When an organization becomes the target of a negative social media attack — whether by a hacker, a disgruntled employee or even just Internet “trolls” — multiple issues start to arise, she said.
“One is employee engagement. When there starts to be a lot of social media negative press, immediately employee engagement drops. Their confidence in their own employer immediately will drop. Once you have a decline in employee engagement, you have a decline in your productivity… And, at the same time, the (social media) attention will impact customer trust.
“It takes a long time to rebuild that trust.”
That’s why it’s so important to regularly monitor social media accounts, said Parker, so any issues can be caught and addressed immediately.
“There needs to be at least one person that regularly, on a daily basis, even hourly basis, engages with the social media channels that you select,” she said.
That’s especially important because when there is a hacking incident or other attack, the response time from Facebook and Twitter can really vary, said Nunnikhoven.
“It’s a challenge for them so it depends on a case-by-case basis. All of the major social media sites take these issues seriously, and they tend to address it quickly. The problem is, what can they do about it and what should they do about it?” he said.

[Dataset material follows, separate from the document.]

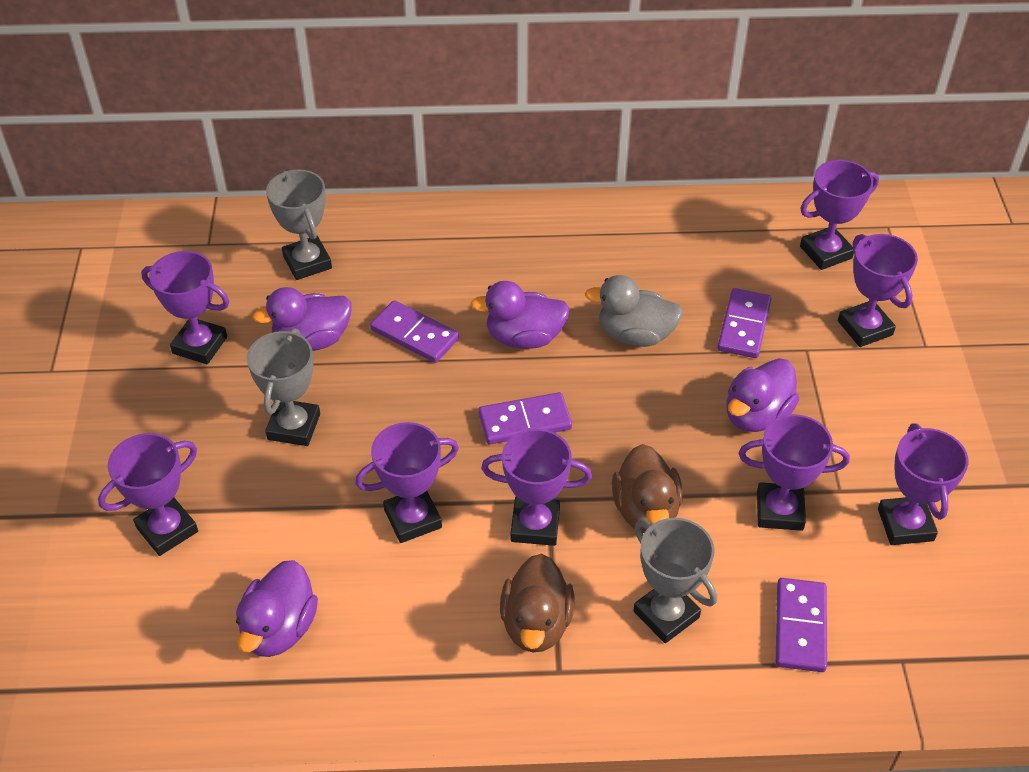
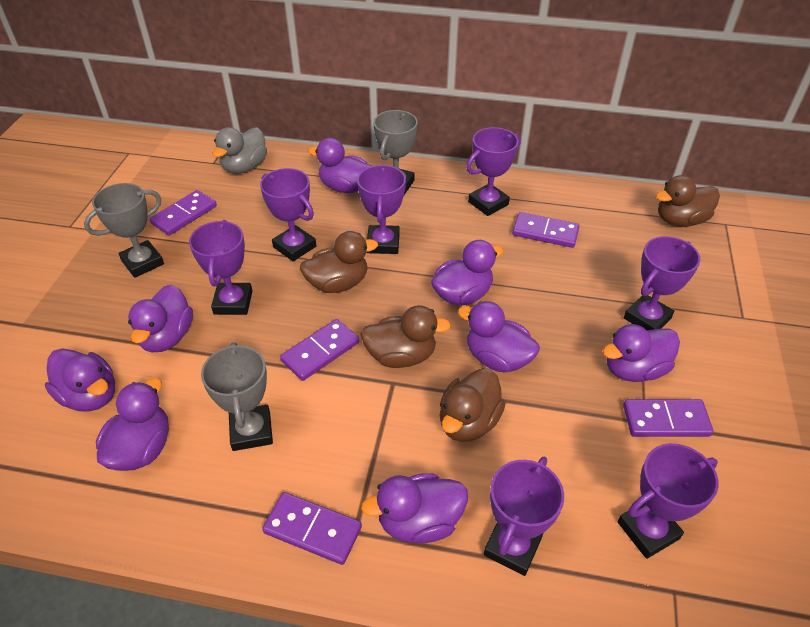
brown duck: [500,554,575,652] [612,444,683,533] = 2 -> [300,231,378,293] [361,305,451,368] [440,368,506,442] [655,175,720,227] = 4
purple domino: [370,300,459,363] [478,392,572,445] [717,288,772,358] [776,578,827,672] = 4 -> [150,190,217,236] [262,492,362,565] [280,319,359,381] [512,212,580,248] [623,399,713,437] = 5
purple duck: [236,560,318,657] [252,287,352,351] [470,281,570,349] [726,358,799,432] = 4 -> [45,348,115,412] [96,378,169,471] [128,285,193,352] [308,138,372,193] [361,473,468,543] [431,240,503,306] [458,301,540,372] [603,324,680,382] = 8
purple trophy: [98,433,198,556] [141,251,229,364] [355,422,459,543] [481,429,592,546] [739,414,850,531] [800,160,879,270] [838,234,918,347] [878,423,968,545] = 8 -> [189,220,252,315] [260,168,316,261] [357,165,406,254] [466,127,520,216] [484,457,564,576] [617,443,719,559] [624,236,700,330] = 7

“In the event of an attacker, and the EatSleepRide (hacking) is a good example, the first thing the attacker did was change all the contact information to their own. So how do you as a service provider differentiate between… the attacker who has an illegitimate claim and the original account owner who has a legitimate one? There’s no way for them to easily say, ‘This is legitimate.’ Maybe it’s a beef between two business owners — maybe it’s not an attack.”
One of the simplest ways to deter hackers is to set up two-step verification on your accounts, said Nunnikhoven — that way, even if the password is stolen or compromised, there is an additional layer of security.

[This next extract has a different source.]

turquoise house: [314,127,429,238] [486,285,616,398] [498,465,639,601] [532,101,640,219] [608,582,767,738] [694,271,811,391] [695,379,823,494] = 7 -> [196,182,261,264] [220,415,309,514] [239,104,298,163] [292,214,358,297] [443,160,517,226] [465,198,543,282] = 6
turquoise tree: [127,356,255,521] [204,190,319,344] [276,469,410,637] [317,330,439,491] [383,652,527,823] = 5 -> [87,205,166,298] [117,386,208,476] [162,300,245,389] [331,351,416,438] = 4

Of course, you also want to create strong passwords that are hard to guess, he said — and be cautious of who they are shared with, said Kruck.

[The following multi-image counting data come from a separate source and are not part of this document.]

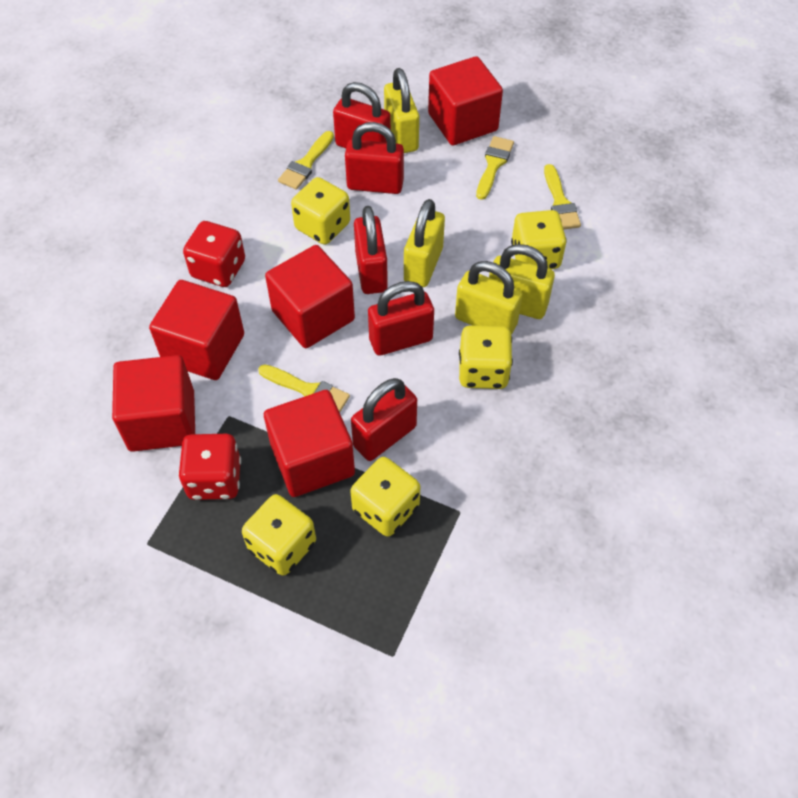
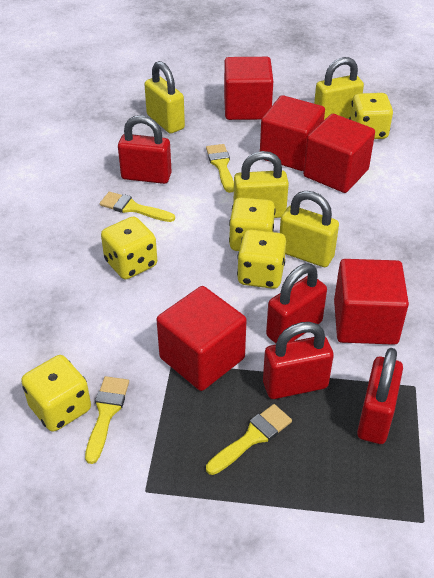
red dice: [178,434,241,500] [183,221,245,287] = 2 -> none = 0
red padlock: [333,82,391,148] [345,122,404,194] [351,378,417,461] [354,206,388,294] [368,281,434,356] = 5 -> [118,115,172,184] [263,322,334,399] [266,263,327,344] [357,348,403,444] = 4

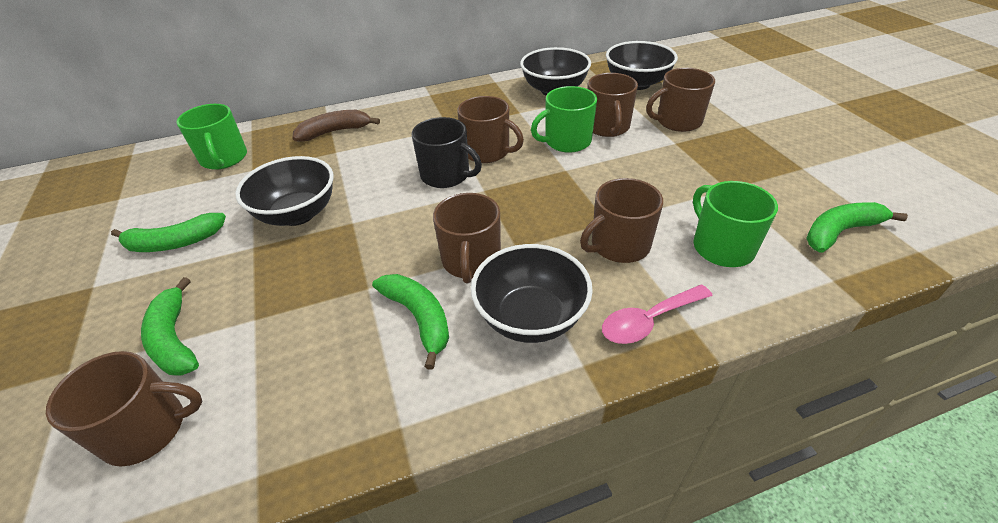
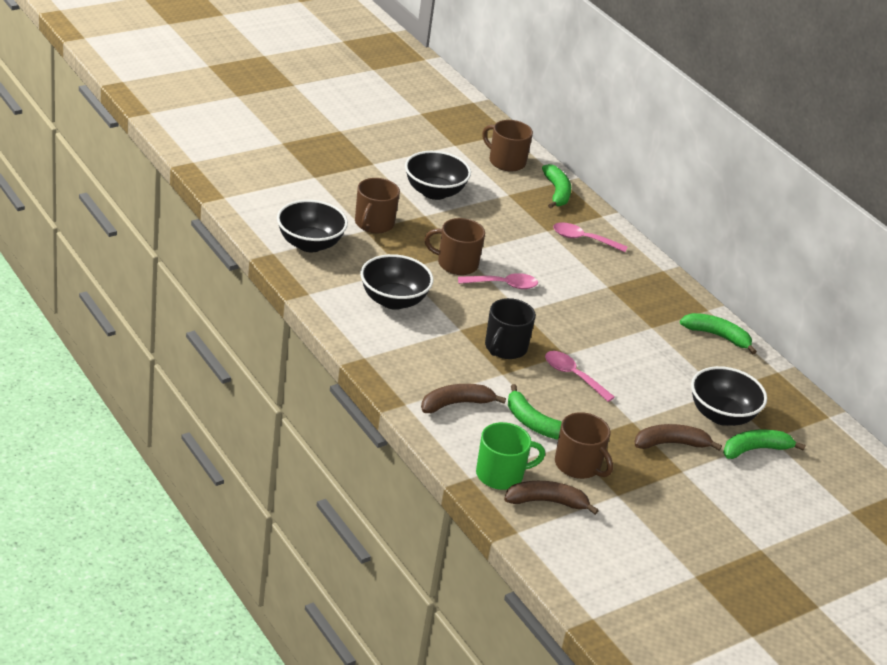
brown banana: [293,110,380,142] = 1 -> [421,384,506,413] [504,481,599,515] [635,424,722,451] = 3
brown mug: [46,351,202,467] [433,193,501,283] [457,96,524,163] [580,178,663,263] [587,73,638,137] [646,68,715,132] = 6 -> [355,178,400,233] [424,218,485,275] [482,120,533,172] [555,412,613,479] = 4
green mug: [176,104,247,170] [531,86,597,153] [693,181,778,267] = 3 -> [476,422,545,490] = 1
pink spoon: [602,285,713,344] = 1 -> [458,273,538,289] [545,351,615,402] [553,222,628,252] = 3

“One key area where companies have a blind spot is admin access by their digital marketing agencies or external consultants who use that access regularly to post or moderate content,” he said.
“With such a high degree of staff turnover both inside the marketing team and at external agencies, the risk of access breaches here is really high.”
Developing a uniform, consistent policy on who is allowed to speak for the brand on social media, and implementing social media training for staff is also important, said Kruck.
“(And) institute a security and compliance platform that provides visibility and control for security and governance that pulls together all the key stakeholders that touch digital marketing strategy — HR, legal, IT and executives.”
Also, consistently monitor the output on your accounts so you can react quickly if something does happen, said Nunnikhoven.
It’s important to be proactive because even though hacking is not often officially reported, instances really are on the rise, he said.
“There’s a big disconnect between how many times it’s reported and how many times it actually happens,” he said. “But… we are seeing these types of attacks on the rise.
“The economics are in the favour of the attacker. It takes them little effort to attack 100 businesses, and that attack and that takeover of that social media presence could be devastating to a small business if it’s driving a large amount of their revenue.”